Ms. Stanley sued, claiming the City violated the Americans with Disabilities Act by providing different health-insurance benefits to those who retire with 25 years of service and those who retire due to disability.

The City responded by filing a motion to dismiss Ms. Stanley’s complaint for failure to state a claim. The district court denied that motion in part, allowing some of Ms. Stanley’s claims to proceed. But with respect to her ADA claim, The district court dismissed her ADA claim, reasoning that the alleged discrimination occurred after she retired, when she was not a “qualified individual” under Title I of the ADA, 42 U. S. C. §12112(a), because she no longer held or sought a job with the defendant. The Eleventh Circuit Court of Appeals affirmed the trial court.

The Supreme Court of the United States affirmed the the Eleventh Circuit in the case of Stanley v City of Sanford, Florida -No. 23–997 (June 2025).

Title I of the Americans with Disabilities Act bars employers from “discriminat[ing] against a qualified individual on the basis of disability in regard to . . . compensation” and other matters. 42 U. S. C. §12112(a). The statute defines a “qualified individual” as “an individual who, with or without reasonable accommodation, can perform the essential functions of the employment position that such individual holds or desires.” §12111(8).

The question before the United States Supreme Court in this case concerns whether a retired employee who does not hold or seek a job is a “qualified individual.”

The Eleventh Circuit concluded that §12112(a) does not reach allegations of discrimination against a retiree “who does not hold or desire to hold an employment position” that she is capable of performing with reasonable accommodation. 83 F. 4th 1333, 1337 (2023).

But, the court acknowledged, not every court of appeals would agree. Like the Eleventh Circuit, the Sixth, Seventh, and Ninth Circuits (Weyer v. Twentieth Century Fox Film Corp., 198 F.3d 1104, 1112 (9th Cir. 2000) ) have said that Title I’s anti-discrimination provision “does not protect people who neither held nor desired a job with the defendant at the time of discrimination.” Id., at 1341.

But the Second and Third Circuits take a different view. As those courts see it, the ADA’s definition of “qualified individual” is “ambiguous,” and they have resolved that ambiguity “in favor of ” extending the statute to reach retirees like Ms. Stanley. Ibid.

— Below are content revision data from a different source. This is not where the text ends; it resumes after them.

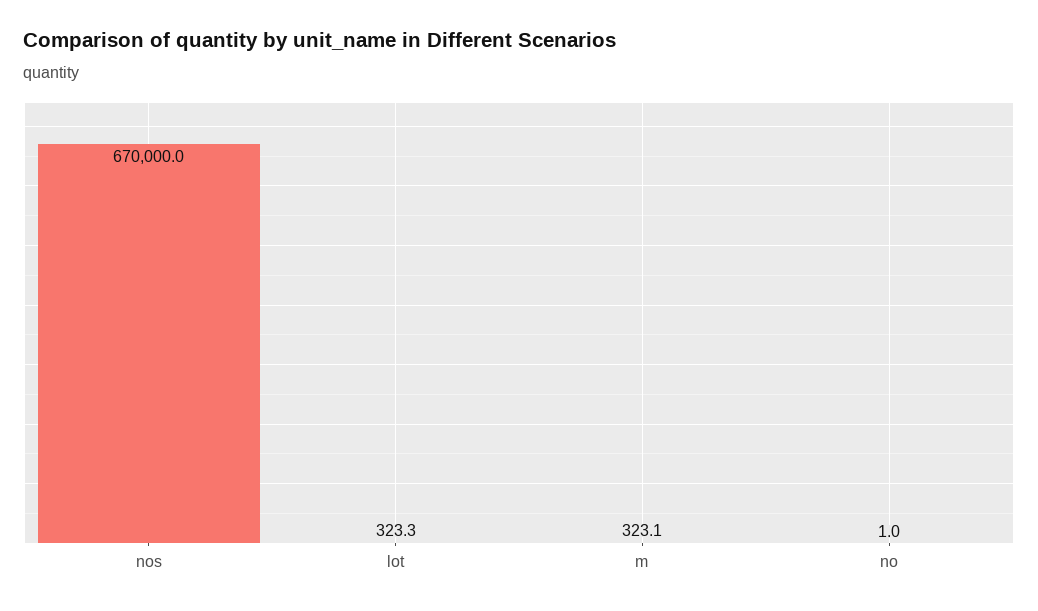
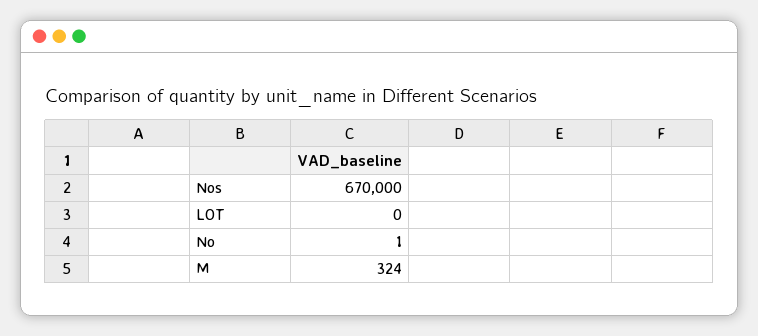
  {
    "nos": 670000,
-   "lot": 323.3,
+   "lot": 0,
-   "m": 323.1,
+   "m": 324,
    "no": 1
  }

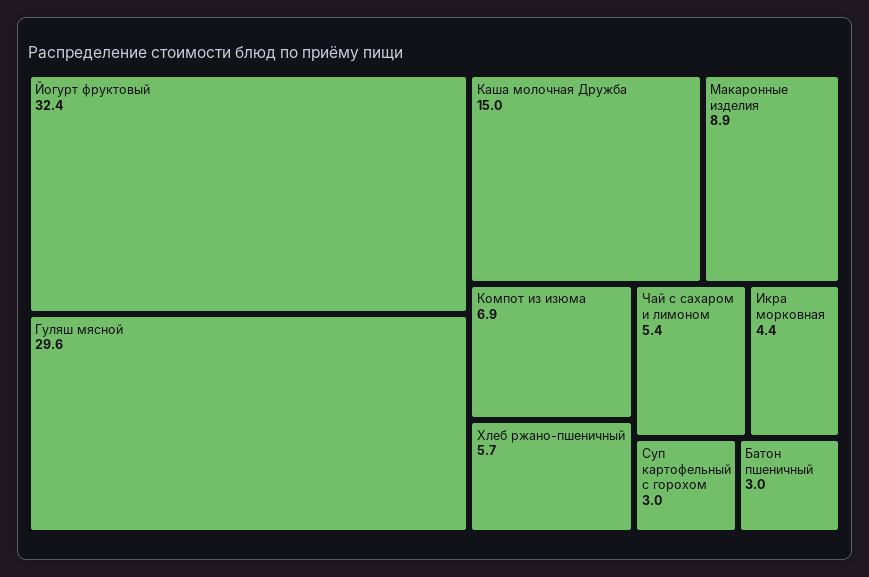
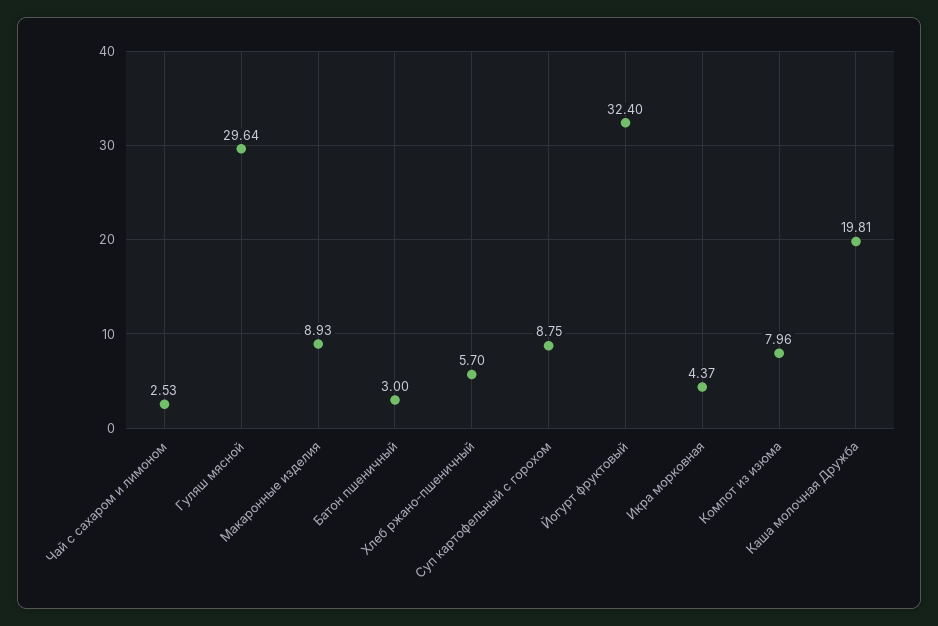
  {
    "Йогурт фруктовый": 32.4,
    "Гуляш мясной": 29.64,
-   "Каша молочная Дружба": 15,
+   "Каша молочная Дружба": 19.81,
    "Макаронные изделия": 8.93,
-   "Компот из изюма": 6.9,
+   "Компот из изюма": 7.96,
    "Хлеб ржано-пшеничный": 5.7,
-   "Чай с сахаром и лимоном": 5.4,
+   "Чай с сахаром и лимоном": 2.53,
    "Икра морковная": 4.37,
-   "Суп картофельный с горохом": 3,
+   "Суп картофельный с горохом": 8.75,
    "Батон пшеничный": 3
  }

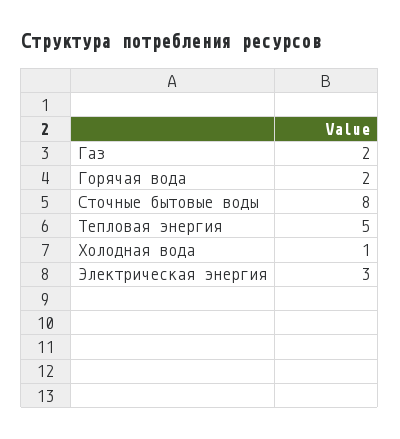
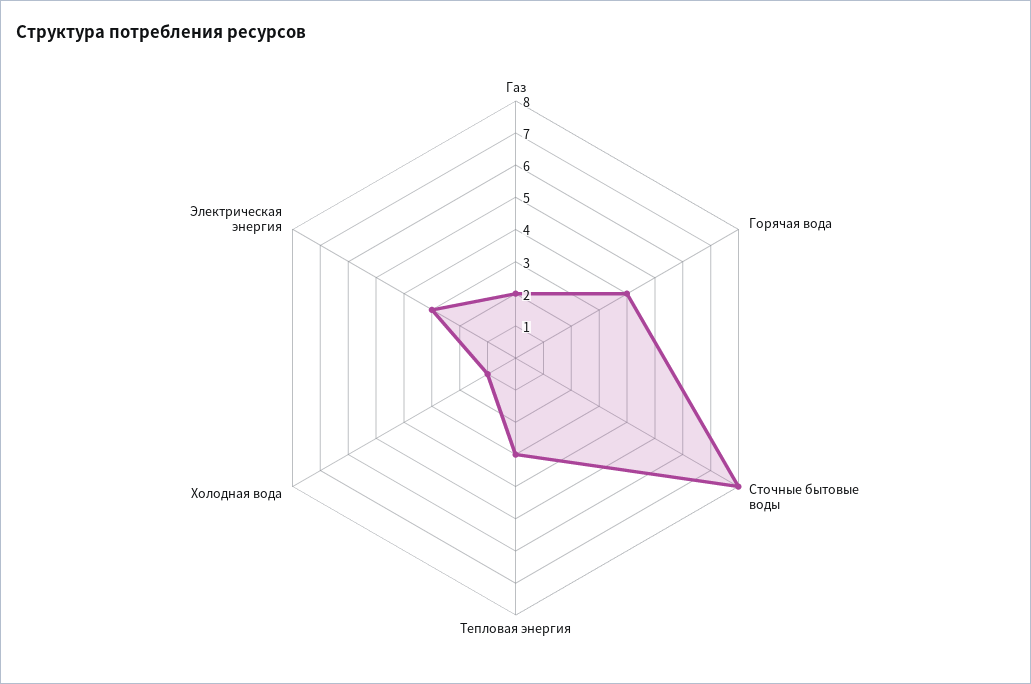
  {
    "Газ": 2,
-   "Горячая вода": 2,
+   "Горячая вода": 4,
    "Сточные бытовые воды": 8,
-   "Тепловая энергия": 5,
+   "Тепловая энергия": 3,
    "Холодная вода": 1,
    "Электрическая энергия": 3
  }

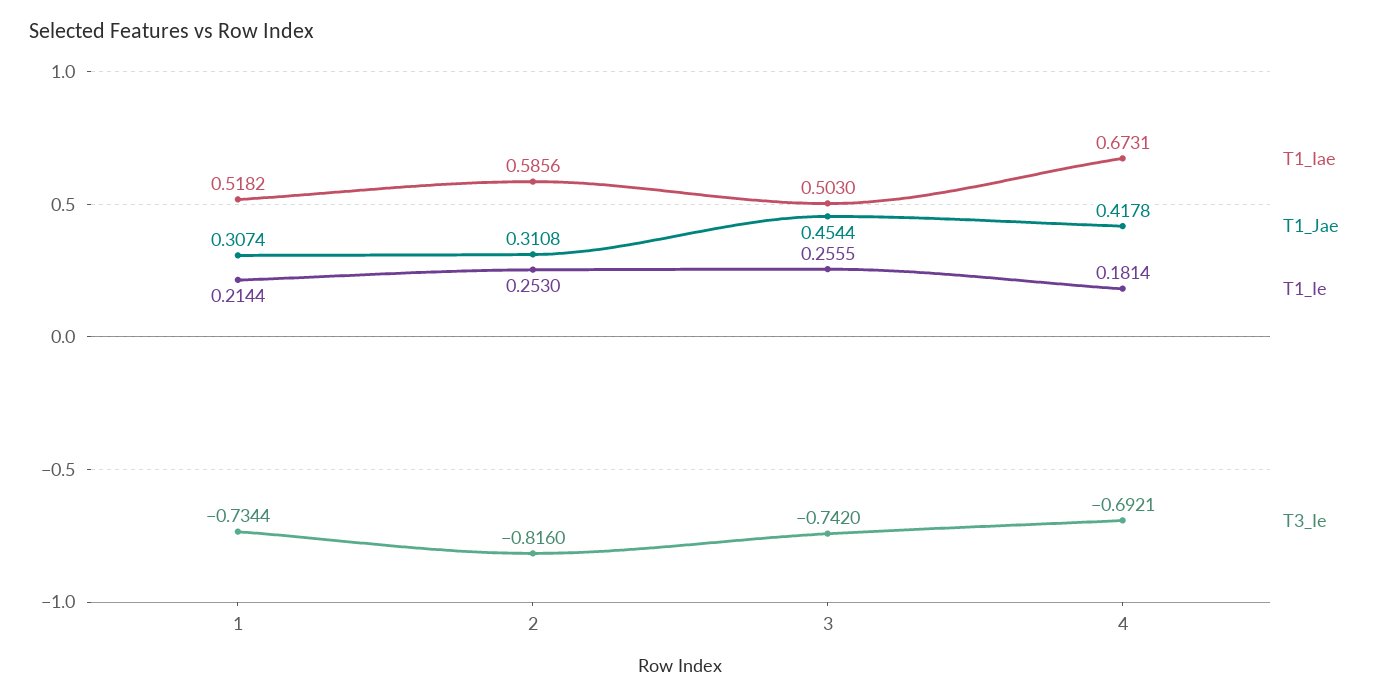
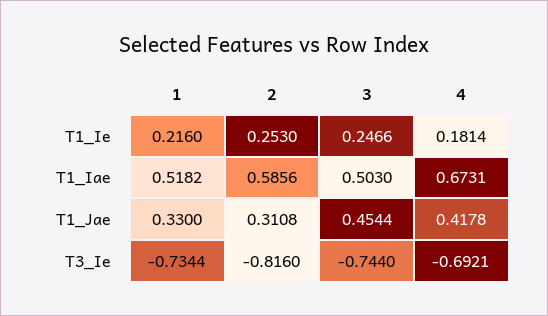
  {
    "T1_Iae": {
      "1": 0.5182,
      "2": 0.5856,
      "3": 0.503,
      "4": 0.6731
    },
    "T1_Jae": {
-     "1": 0.3074,
+     "1": 0.33,
      "2": 0.3108,
      "3": 0.4544,
      "4": 0.4178
    },
    "T1_Ie": {
-     "1": 0.2144,
+     "1": 0.216,
      "2": 0.253,
-     "3": 0.2555,
+     "3": 0.2466,
      "4": 0.1814
    },
    "T3_Ie": {
      "1": -0.7344,
      "2": -0.816,
-     "3": -0.742,
+     "3": -0.744,
      "4": -0.6921
    }
  }

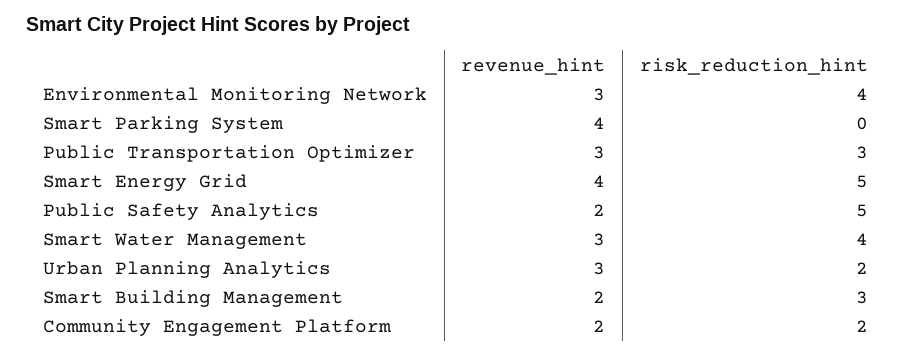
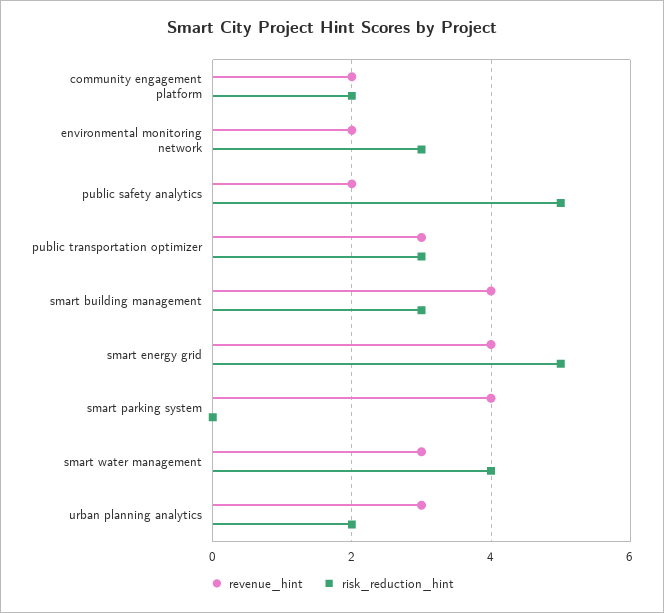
  {
    "revenue_hint": {
-     "Environmental Monitoring Network": 3,
+     "Environmental Monitoring Network": 2,
      "Smart Parking System": 4,
      "Public Transportation Optimizer": 3,
      "Smart Energy Grid": 4,
      "Public Safety Analytics": 2,
      "Smart Water Management": 3,
      "Urban Planning Analytics": 3,
-     "Smart Building Management": 2,
+     "Smart Building Management": 4,
      "Community Engagement Platform": 2
    },
    "risk_reduction_hint": {
-     "Environmental Monitoring Network": 4,
+     "Environmental Monitoring Network": 3,
      "Smart Parking System": 0,
      "Public Transportation Optimizer": 3,
      "Smart Energy Grid": 5,
      "Public Safety Analytics": 5,
      "Smart Water Management": 4,
      "Urban Planning Analytics": 2,
      "Smart Building Management": 3,
      "Community Engagement Platform": 2
    }
  }

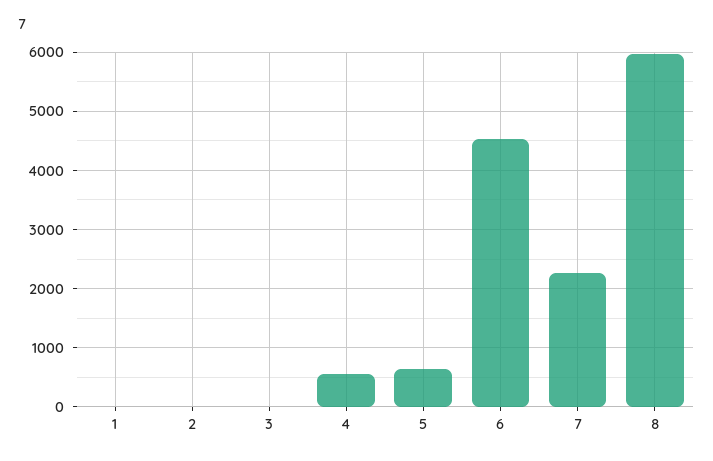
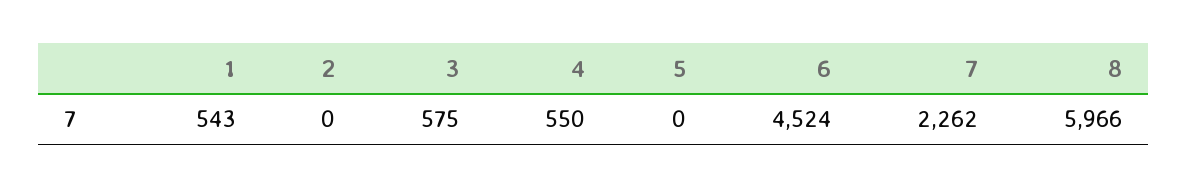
  {
-   "1": 0,
+   "1": 543,
    "2": 0,
-   "3": 0,
+   "3": 575,
    "4": 550,
-   "5": 600,
+   "5": 0,
    "6": 4524,
    "7": 2262,
    "8": 5966
  }

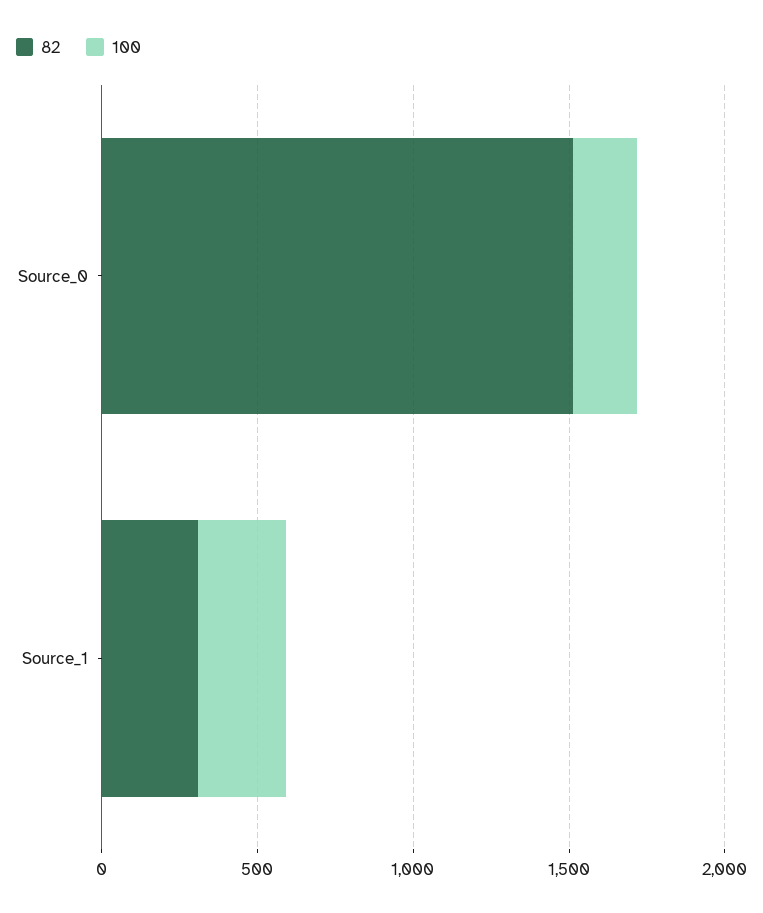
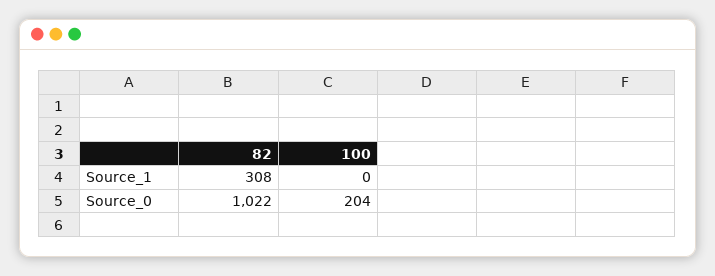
  {
    "82": {
-     "Source_0": 1500,
+     "Source_0": 1022,
      "Source_1": 308
    },
    "100": {
      "Source_0": 204,
-     "Source_1": 300
+     "Source_1": 0
    }
  }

SCOTUS resolved the circuit court conflict, and agreed with the Eleventh Circuit in this case, (and with California and the 9th Circuit which previously came to the same conclusion.) To prevail under the ADA §12112(a), a plaintiff must plead and prove that she held or desired a job, and could perform its essential functions with or without reasonable accommodation, at the time of an employer’s alleged act of disability-based discrimination.